Leave No Money on the Table: New Malware Picks Target-Appropriate Payload
A new strain of the Rakhni ransomware family was discovered by Kaspersky Labs and is beginning to make its rounds. In the spirit of “Attacks don’t get worse, they only get better”, this strain contains more advanced features in an effort to not leave any money on the table. In the world of Information Security, the concepts of ransomware, cryptojacking, and wormable attacks is nothing new. However, Rakhni takes advantage of all three and selects an appropriate payload, depending on the target.
- Ransomware such as Locky, WannaCry, and Petya, encrypts the files on a computer and all connected drives (often including backup servers) and offers to provide the decryption key in exchange for a payment, often made in Bitcoin.
- Cryptojacking is the act of taking over someone’s device without consent for the purpose of mining cryptocurrency. A few months ago, I write an article predicting that 2018 would be the year of cryptojacking. Cryptojacking has two major benefits over traditional ransomware: attackers are able to monetize the attack both immediately and more reliably than traditional ransomware. Many people infected with ransomware would simply forego their data and not pay the ransom.

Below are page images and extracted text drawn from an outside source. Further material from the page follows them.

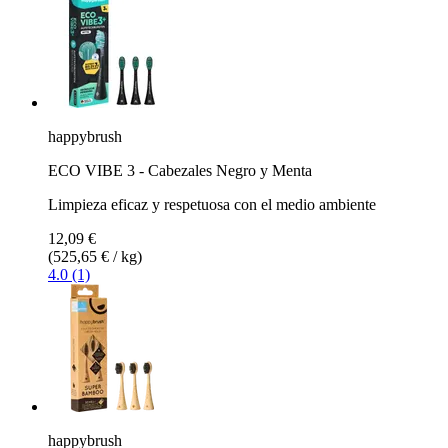
happybrush
ECO VIBE 3 - Cabezales Negro y Menta
Limpieza eficaz y respetuosa con el medio ambiente
12,09 €
(525,65 € / kg)
4.0 (1)
happybrush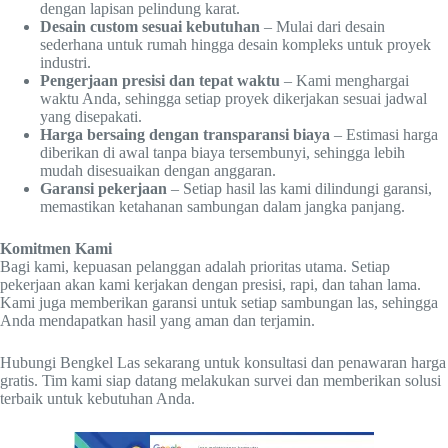
dengan lapisan pelindung karat.
Desain custom sesuai kebutuhan
– Mulai dari desain
sederhana untuk rumah hingga desain kompleks untuk proyek
industri.
Pengerjaan presisi dan tepat waktu
– Kami menghargai
waktu Anda, sehingga setiap proyek dikerjakan sesuai jadwal
yang disepakati.
Harga bersaing dengan transparansi biaya
– Estimasi harga
diberikan di awal tanpa biaya tersembunyi, sehingga lebih
mudah disesuaikan dengan anggaran.
Garansi pekerjaan
– Setiap hasil las kami dilindungi garansi,
memastikan ketahanan sambungan dalam jangka panjang.
Komitmen Kami
Bagi kami, kepuasan pelanggan adalah prioritas utama. Setiap
pekerjaan akan kami kerjakan dengan presisi, rapi, dan tahan lama.
Kami juga memberikan garansi untuk setiap sambungan las, sehingga
Anda mendapatkan hasil yang aman dan terjamin.
Hubungi Bengkel Las sekarang untuk konsultasi dan penawaran harga
gratis. Tim kami siap datang melakukan survei dan memberikan solusi
terbaik untuk kebutuhan Anda.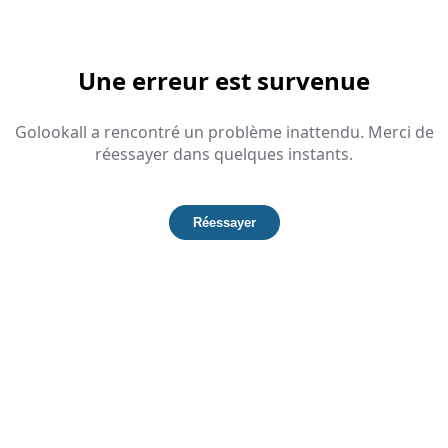
Une erreur est survenue
Golookall a rencontré un problème inattendu. Merci de
réessayer dans quelques instants.
Réessayer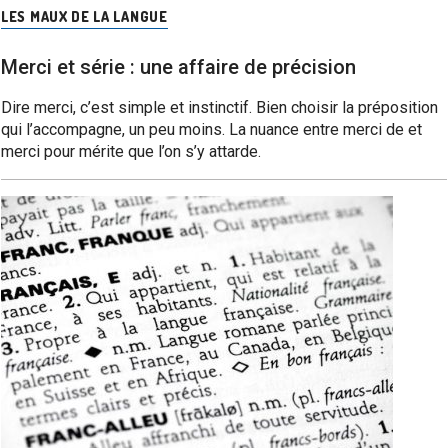
LES MAUX DE LA LANGUE
Merci et série : une affaire de précision
Dire merci, c’est simple et instinctif. Bien choisir la préposition
qui l’accompagne, un peu moins. La nuance entre merci de et
merci pour mérite que l’on s’y attarde.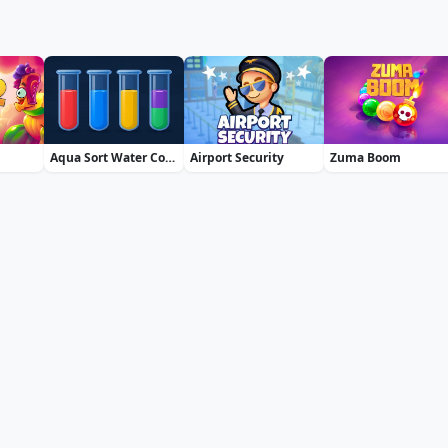
Aqua Sort Water Color Puzzle
Airport Security
Zuma Boom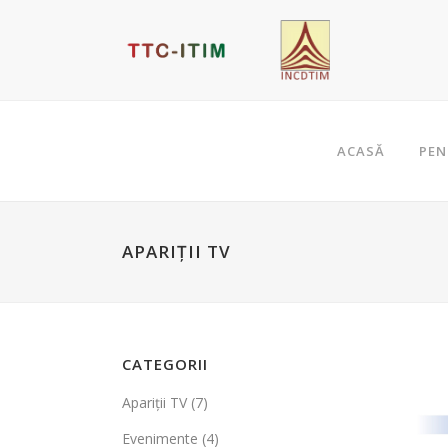
ACASĂ
PEN
APARIȚII TV
CATEGORII
Apariţii TV
(7)
Evenimente
(4)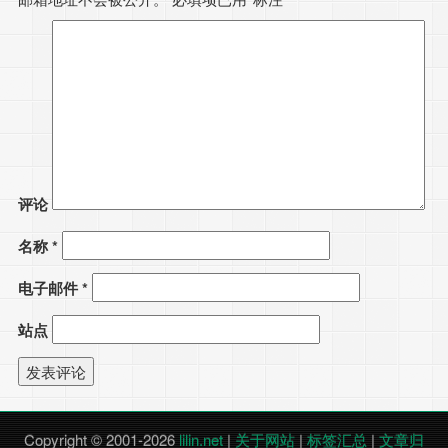
评论
名称
*
电子邮件
*
站点
Copyright © 2001-2026
lilin.net
|
关于网站
|
标签汇总
|
文章归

- Wormable attacks allow malware to spread through a network, without any direct user intervention. The massive outbreak of WannaCry in May 2017, which exploited an already patched vulnerability in the SMBv1 protocol, is perhaps the most notorious use of a wormable attack in recent memory by infecting nearly half a million machines.
This new strain of Rakhni is primarily spread through spearphishing. A carefully crafted e-mail with a weaponized MS Word document prompts a user to download a file that appears to be a PDF document. The fake PDF is actually a malicious executable that launches the first stage of the attack. Rakhni first checks if it is in a VM or Sandboxed environment in an effort to conceal itself from forensic security tools. Sandbox evasion techniques and anti-evasion techniques are briefly covered in my article relating to malware authors’ paranoia. If no VM or forensic tools are detected, the next stage of the attack performs reconnaissance on the target machine to determine the best payload.

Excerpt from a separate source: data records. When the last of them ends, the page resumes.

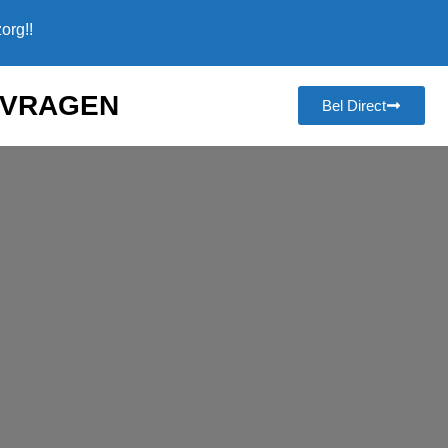
org!!
NVRAGEN
Bel Direct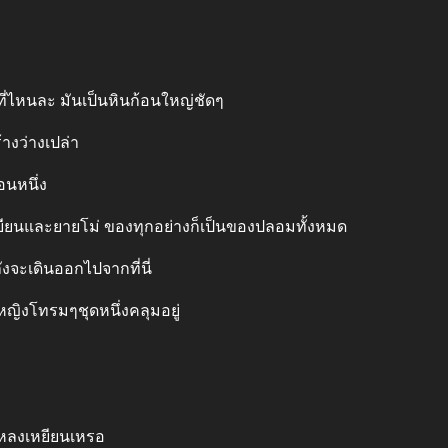
ลอมที่ไหนละ มันเป็นหินก้อนใหญ่ชัดๆ
้างว่างเปล่า
่อนหนึ่ง
ยียนและยายโม่ ของทุกอย่างก็เป็นของปลอมทั้งหมด
าลังจะเดินออกไปจากที่นี่
หญิงโทรมๆชุดหนึ่งคลุมอยู่
มู่หลงเหยียนเหรอ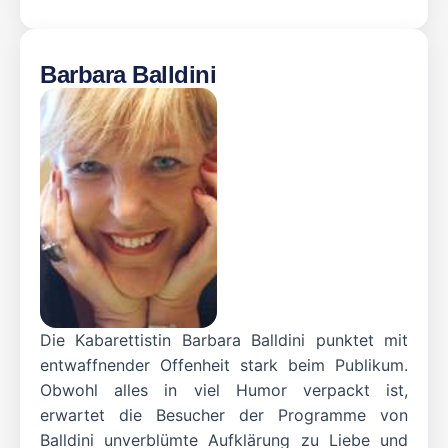
Barbara Balldini
Die Kabarettistin Barbara Balldini punktet mit
entwaffnender Offenheit stark beim Publikum.
Obwohl alles in viel Humor verpackt ist,
erwartet die Besucher der Programme von
Balldini unverblümte Aufklärung zu Liebe und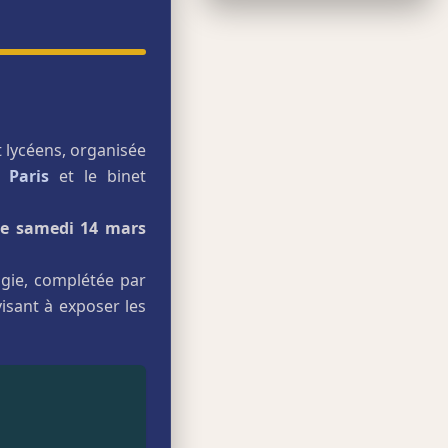
t lycéens, organisée
 Paris
et le binet
 le samedi 14 mars
ogie, complétée par
visant à exposer les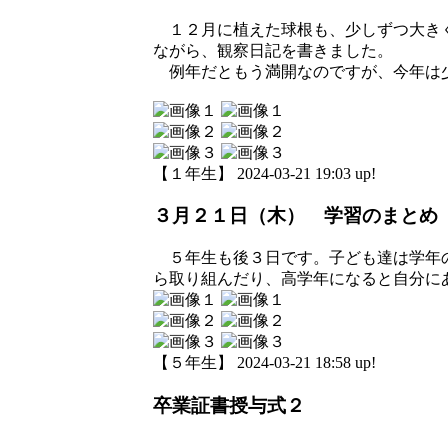
１２月に植えた球根も、少しずつ大きく
ながら、観察日記を書きました。
例年だともう満開なのですが、今年は少
【１年生】 2024-03-21 19:03 up!
３月２１日（木） 学習のまとめ
５年生も後３日です。子ども達は学年の
ら取り組んだり、高学年になると自分に
【５年生】 2024-03-21 18:58 up!
卒業証書授与式２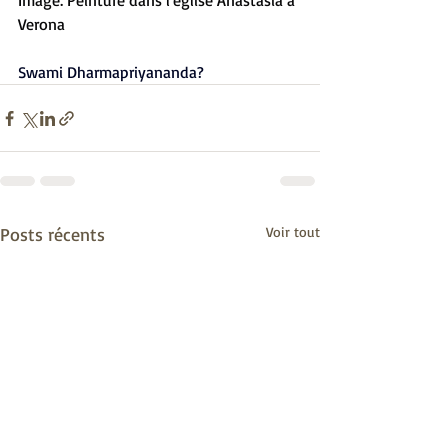
Image: Peinture dans l'église Anastasia à 
Verona
Swami Dharmapriyananda?
Posts récents
Voir tout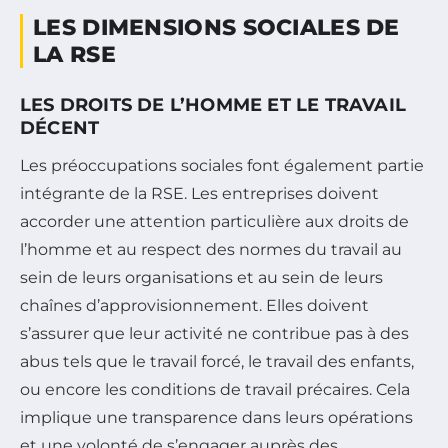
LES DIMENSIONS SOCIALES DE
LA RSE
LES DROITS DE L’HOMME ET LE TRAVAIL
DÉCENT
Les préoccupations sociales font également partie
intégrante de la RSE. Les entreprises doivent
accorder une attention particulière aux droits de
l’homme et au respect des normes du travail au
sein de leurs organisations et au sein de leurs
chaînes d’approvisionnement. Elles doivent
s’assurer que leur activité ne contribue pas à des
abus tels que le travail forcé, le travail des enfants,
ou encore les conditions de travail précaires. Cela
implique une transparence dans leurs opérations
et une volonté de s’engager auprès des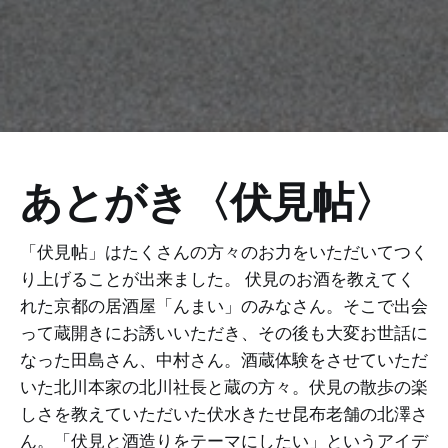
あとがき〈伏見帖〉
「伏見帖」はたくさんの方々のお力をいただいてつく
り上げることが出来ました。 伏見のお酒を教えてく
れた京都の居酒屋「んまい」のみなさん。そこで出会
って蔵開きにお誘いいただき、その後も大変お世話に
なった田島さん、中村さん。酒蔵体験をさせていただ
いた北川本家の北川社長と蔵の方々。伏見の散歩の楽
しさを教えていただいた伏水きたせ昆布老舗の北澤さ
ん。「伏見と酒造りをテーマにしたい」というアイデ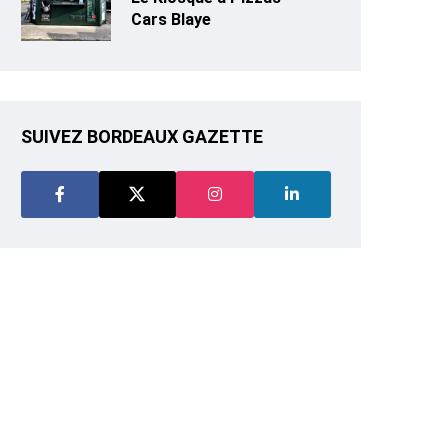
Cars Blaye
SUIVEZ BORDEAUX GAZETTE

- If a folder containing a wallet.dat file is detected in a pre-determined location, the malware authors suspects the machine contains a cryptocurrency wallet and will launch a ransomware attack. HODLers of cryptocurrency are much more likely to pay to retrieve their encrypted files because the value stored in their wallet can often exceed the ransom amount, prompting the target to pay up.
- If the wallet.dat file is not found, but the CPU has more than two logical processors, a cryptocurrency miner is installed on the machine and the machine’s resources will be used to maliciously mine cryptocurrency (Monero or Dash) until the user detects this activity and removes the malware. For good measure, the malware also generates fake self-signed certificates appeared to be issued by Microsoft and Adobe to sign the mining processes in an attempt to conceal its true nature.
- If the wallet.dat file is not found and the CPU does not have more than two logical processors, the malware will attempt to copy itself to any other connected machines. It will query the network for any machine with an unprotected C:\Users folder and copy itself to the startup folder on any vulnerable machines on the network and the process repeats itself.
Why be only ransomware, only a cryptojacker, or only a worm when you could select the best tool in your belt for your compromised machine and extract as much value out of it. Brian Krebs has an interesting writeup on the value of a hacked PC which does a good job of how attackers select the appropriate use(s) of an compromised machine.
As malware authors develop more sophisticated attacks, security researchers must keep up or far a bleak future. A sandbox is the most effective method for detecting malicious MS Word documents and executable files when signatures and MD5 hashes are not enough. When choosing a sandbox vendor, it is important to research anti-evasion techniques since it has become an arms race. While Rakhni attempts to extract the most cash out of a victim, state sponsored attackers could easily perform deeper reconnaissance and have more destructive tools in its toolbox. This was seen recently in the Triton and Duqu attack campaigns.